The Connecticut Huskies Women’s basketball team. Stephen Curry. Wladimir & Vitali Klitschko. All have or are being blamed that they’re ruining the sport they’re dominating. Success, as the New England Patriots and Tom Brady or Duke and Mike Krzyzewski can tell everyone, brings hate. But it doesn’t ruin a sport.
Roger Federer didn’t ruin tennis during his incredible run from 2004 to 2007. It helped develop Rafael Nadal and then Novak Djokovic into all-time greats, with Djokovic on course to possibly beat Federer’s records. Tiger Woods (an example Geno Auriemma used when having to defend his team beating up everyone in yet another NCAA Tournament) is the best thing to ever happen to Golf, which continues to succeed and flourish with fantastic depth years after Woods has won his last major.

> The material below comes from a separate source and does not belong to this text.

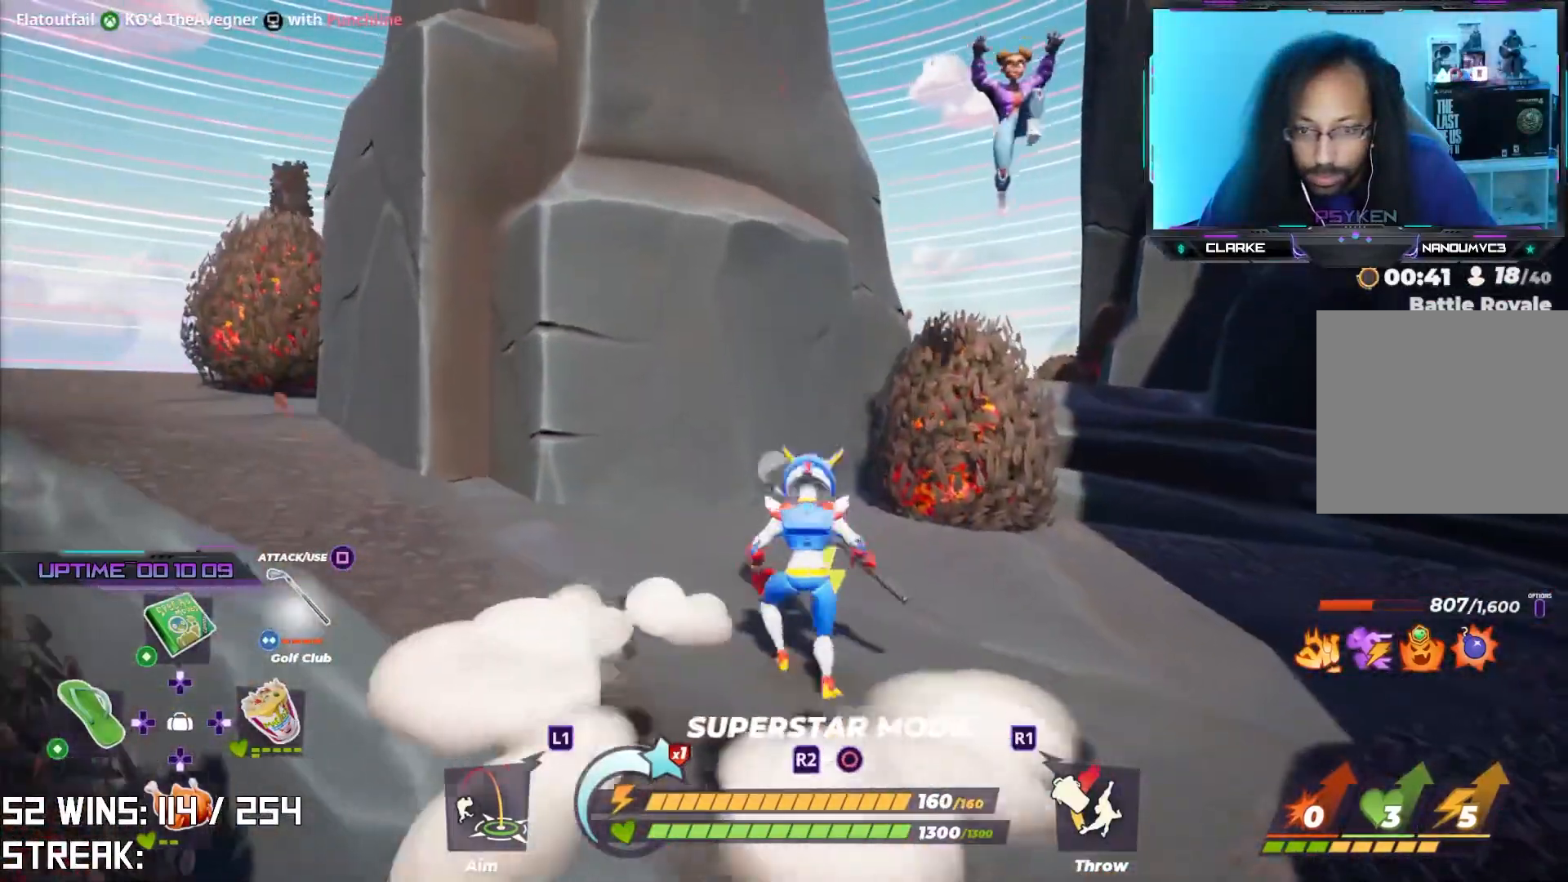
{"buttons": [], "left_stick": "down-left", "right_stick": "center", "events": [[233, "left_stick", "down-right"], [333, "SQUARE", "down"], [383, "left_stick", "down-left"], [450, "SQUARE", "up"]]}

Michael Phelps didn’t ruin swimming. Usain Bolt didn’t ruin sprinting. Spain winning two European championships and one World Cup in the span of four years didn’t ruin soccer, and neither did Brazil’s three World Cups in four seasons. Excellence helps push others to that level when there’s a fair playing field. Trying to blame the better teams and athletes for the failures of their rivals is simply making up excuses for someone who isn’t good enough.
Dominance of a unique level is always hard to explain. And while there’s sympathy at first to someone coming out of nowhere, like there was for the Golden State Warriors last season, they keep on winning. And no one figures out how to stop Stephen Curry. It’s getting annoying. And then comes the hate. Saying they’re arrogant. And then come former players and experts, saying that 3-point shooting isn’t how basketball should be played. That he’s ruining basketball. That last season was a one-time thing. The Warriors? They keep on breaking records.
No one hated on UConn and Auriemma when they dethroned Pat Summitt and Tennessee in what seems like eons ago. The hate and complaints came later. When they won 90 games in a row. Right now they’re winning 72 in a row. It’s not just because the best basketball players in the country want to play for Auriemma, a Hall of Fame coach, and UConn. It’s because the Huskies play 40 minutes of flawless, or striving to be flawless basketball. It’s a standard other teams should follow. It’s shouldn’t be something people and experts fishing for controversy try to bring back down to everyone’s level.
Having a juggernaut team is a two-edged sword in a sport that’s looking for more attention like Women’s basketball. This isn’t the NFL or NBA, with people watching anyway, and when there’s enough talent, money and high level coaching (which is the key in UConn’s case) to push enough teams to compete with the best, whoever it may be. And UConn creates interest. Whether it’s by being better than everyone, or by being the villain, the one everyone tries to take down. A purpose Floyd Mayweather filled, although there are plenty of reasons to dislike Mayweather besides his excellence in the ring. UConn just win. Teams should try to catch up with them, not complain about them ruining the sport. Because they’re not.